INSERM, U650, LaTIM, CHU Morvan, Brest F-29200, France.
IEEE Trans Med Imaging. 2012 Feb;31(2):438-48. doi: 10.1109/TMI.2011.2171358. Epub 2011 Oct 13.
Respiratory motion is a major source of reduced quality in positron emission tomography (PET). In order to minimize its effects, the use of respiratory synchronized acquisitions, leading to gated frames, has been suggested. Such frames, however, are of low signal-to-noise ratio (SNR) as they contain reduced statistics. Super-resolution (SR) techniques make use of the motion in a sequence of images in order to improve their quality. They aim at enhancing a low-resolution image belonging to a sequence of images representing different views of the same scene. In this work, a maximum a posteriori (MAP) super-resolution algorithm has been implemented and applied to respiratory gated PET images for motion compensation. An edge preserving Huber regularization term was used to ensure convergence. Motion fields were recovered using a B-spline based elastic registration algorithm. The performance of the SR algorithm was evaluated through the use of both simulated and clinical datasets by assessing image SNR, as well as the contrast, position and extent of the different lesions. Results were compared to summing the registered synchronized frames on both simulated and clinical datasets. The super-resolution image had higher SNR (by a factor of over 4 on average) and lesion contrast (by a factor of 2) than the single respiratory synchronized frame using the same reconstruction matrix size. In comparison to the motion corrected or the motion free images a similar SNR was obtained, while improvements of up to 20% in the recovered lesion size and contrast were measured. Finally, the recovered lesion locations on the SR images were systematically closer to the true simulated lesion positions. These observations concerning the SNR, lesion contrast and size were confirmed on two clinical datasets included in the study. In conclusion, the use of SR techniques applied to respiratory motion synchronized images lead to motion compensation combined with improved image SNR and contrast, without any increase in the overall acquisition times.

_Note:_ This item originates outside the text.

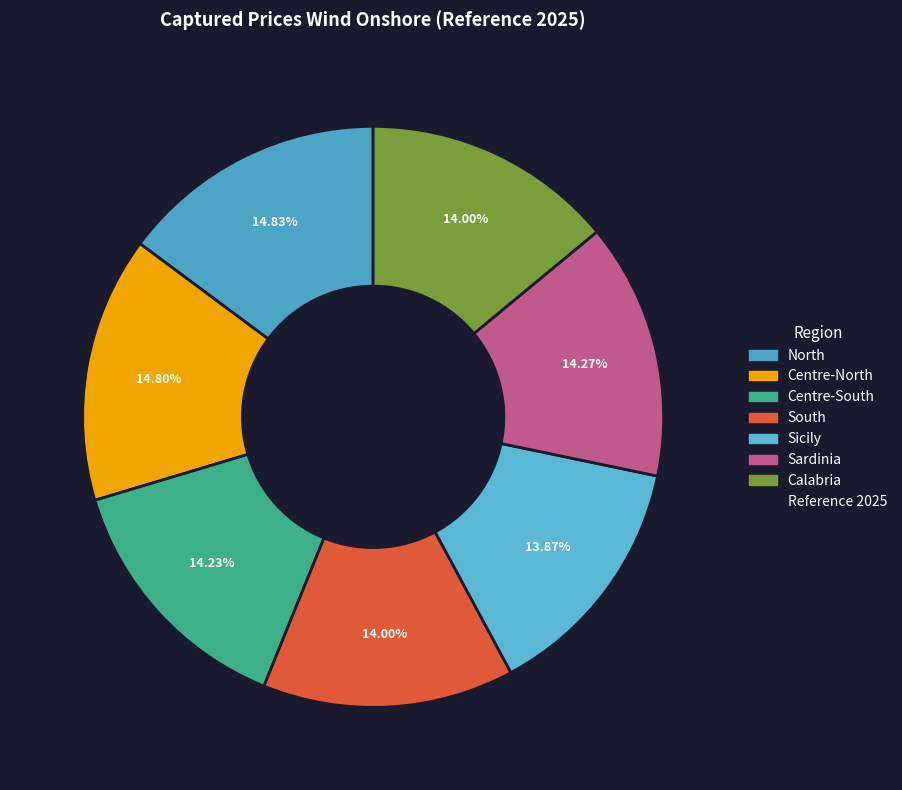

How many slices are in this pie chart?

7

呼吸运动是正电子发射断层扫描(PET)图像质量降低的主要原因。为了最小化其影响,建议使用呼吸同步采集,导致门控帧。然而,这些帧的信噪比(SNR)较低,因为它们包含减少的统计信息。超分辨率(SR)技术利用序列图像中的运动来提高它们的质量。它们旨在增强属于代表同一场景不同视图的序列图像的低分辨率图像。在这项工作中,实现了最大后验(MAP)超分辨率算法,并将其应用于呼吸门控 PET 图像的运动补偿。使用边缘保持 Huber 正则化项来确保收敛。运动场是使用基于 B 样条的弹性配准算法恢复的。通过使用模拟和临床数据集评估图像 SNR 以及不同病变的对比度、位置和范围,来评估 SR 算法的性能。将结果与在模拟和临床数据集上同时注册同步帧进行了比较。与使用相同重建矩阵大小的单个呼吸同步帧相比,超分辨率图像具有更高的 SNR(平均提高了 4 倍以上)和病变对比度(提高了 2 倍)。与运动校正或无运动图像相比,获得了相似的 SNR,同时测量到恢复的病变大小和对比度提高了高达 20%。最后,SR 图像上恢复的病变位置系统地更接近真实模拟病变位置。在研究中包含的两个临床数据集上,对 SNR、病变对比度和大小的观察结果得到了证实。总之,将 SR 技术应用于呼吸运动同步图像可以实现运动补偿,同时提高图像 SNR 和对比度,而不会增加总采集时间。